Assigned task: Pull out every line in the entries that contains the string "Warmup", matching case exactly.

Stored data
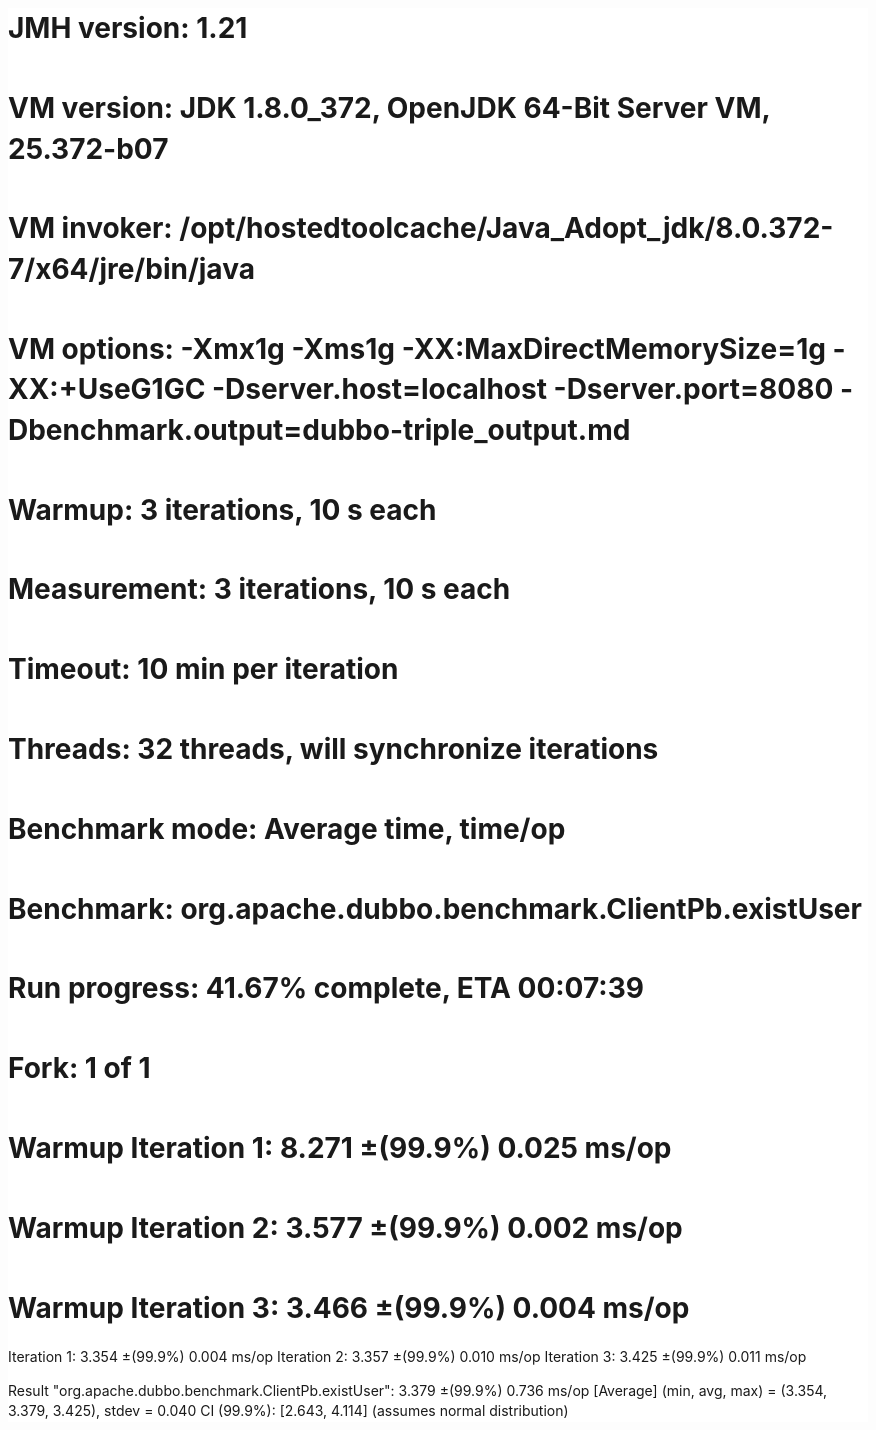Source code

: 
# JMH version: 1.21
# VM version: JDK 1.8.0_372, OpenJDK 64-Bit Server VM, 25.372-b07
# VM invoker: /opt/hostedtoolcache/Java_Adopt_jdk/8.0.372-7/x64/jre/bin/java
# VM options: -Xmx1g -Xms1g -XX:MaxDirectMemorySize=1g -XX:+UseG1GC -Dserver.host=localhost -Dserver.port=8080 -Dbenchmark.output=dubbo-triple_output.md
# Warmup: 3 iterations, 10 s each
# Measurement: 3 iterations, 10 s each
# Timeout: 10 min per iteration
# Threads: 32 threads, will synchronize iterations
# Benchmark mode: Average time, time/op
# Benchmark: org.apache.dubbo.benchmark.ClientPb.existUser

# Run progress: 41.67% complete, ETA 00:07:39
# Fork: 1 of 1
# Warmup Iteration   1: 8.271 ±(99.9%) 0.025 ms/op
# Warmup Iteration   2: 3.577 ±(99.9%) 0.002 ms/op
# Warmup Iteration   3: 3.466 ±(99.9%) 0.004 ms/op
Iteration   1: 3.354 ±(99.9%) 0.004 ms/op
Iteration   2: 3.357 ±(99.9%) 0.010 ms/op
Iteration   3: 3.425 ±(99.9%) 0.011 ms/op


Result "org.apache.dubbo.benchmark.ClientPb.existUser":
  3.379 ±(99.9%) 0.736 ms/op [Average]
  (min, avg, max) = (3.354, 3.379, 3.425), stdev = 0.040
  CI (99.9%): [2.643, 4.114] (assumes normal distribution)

* * *

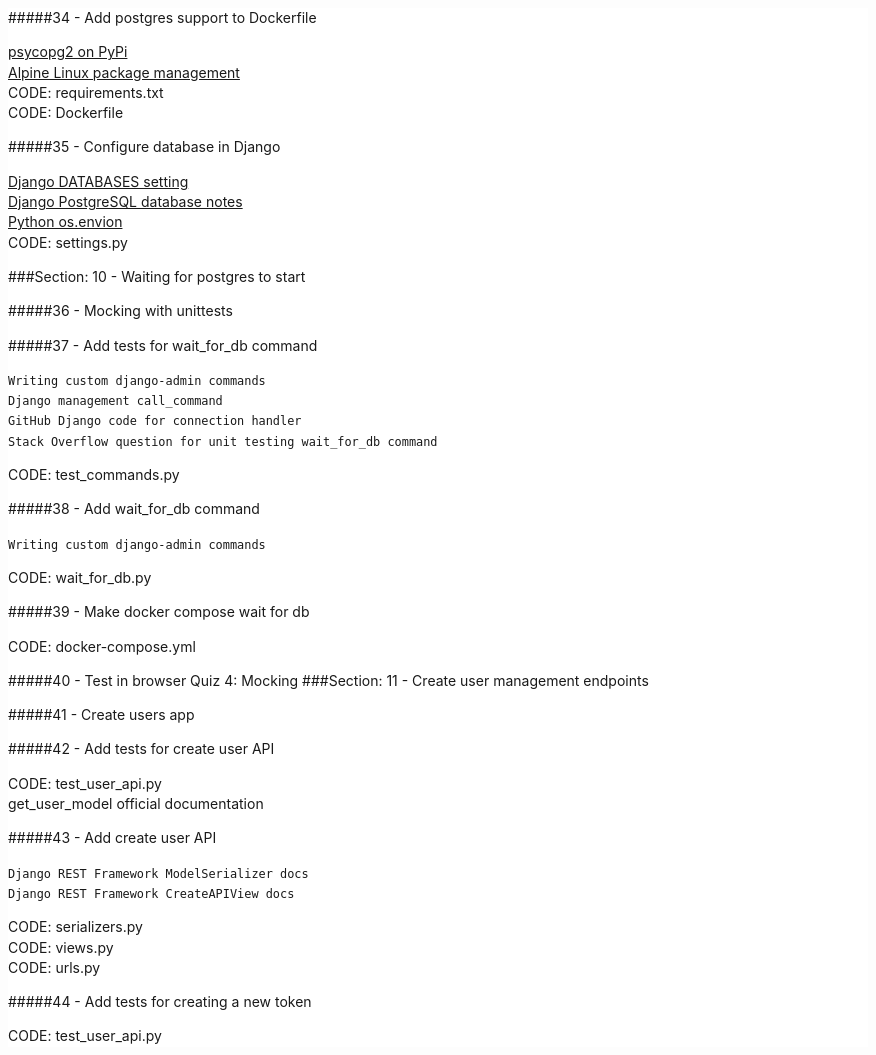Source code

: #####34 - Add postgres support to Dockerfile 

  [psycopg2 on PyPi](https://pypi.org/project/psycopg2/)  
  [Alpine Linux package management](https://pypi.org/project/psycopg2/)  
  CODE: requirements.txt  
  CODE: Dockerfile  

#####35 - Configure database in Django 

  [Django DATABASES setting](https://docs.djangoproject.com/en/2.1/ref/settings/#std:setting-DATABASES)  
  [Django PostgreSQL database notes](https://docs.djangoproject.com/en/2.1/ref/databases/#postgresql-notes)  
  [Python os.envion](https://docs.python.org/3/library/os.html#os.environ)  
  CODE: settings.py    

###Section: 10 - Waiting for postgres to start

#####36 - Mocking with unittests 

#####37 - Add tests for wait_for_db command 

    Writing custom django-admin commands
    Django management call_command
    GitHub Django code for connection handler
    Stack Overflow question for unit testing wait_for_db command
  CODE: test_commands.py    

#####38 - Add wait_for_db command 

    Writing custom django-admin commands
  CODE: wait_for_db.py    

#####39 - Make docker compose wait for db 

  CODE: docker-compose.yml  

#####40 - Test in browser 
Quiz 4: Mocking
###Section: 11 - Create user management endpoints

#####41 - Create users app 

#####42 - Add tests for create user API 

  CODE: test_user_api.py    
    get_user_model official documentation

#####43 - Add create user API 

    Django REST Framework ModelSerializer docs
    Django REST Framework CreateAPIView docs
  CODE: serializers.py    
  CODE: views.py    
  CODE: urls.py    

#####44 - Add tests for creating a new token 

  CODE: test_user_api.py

Result of this exercise:
# Warmup: 3 iterations, 10 s each
# Warmup Iteration   1: 8.271 ±(99.9%) 0.025 ms/op
# Warmup Iteration   2: 3.577 ±(99.9%) 0.002 ms/op
# Warmup Iteration   3: 3.466 ±(99.9%) 0.004 ms/op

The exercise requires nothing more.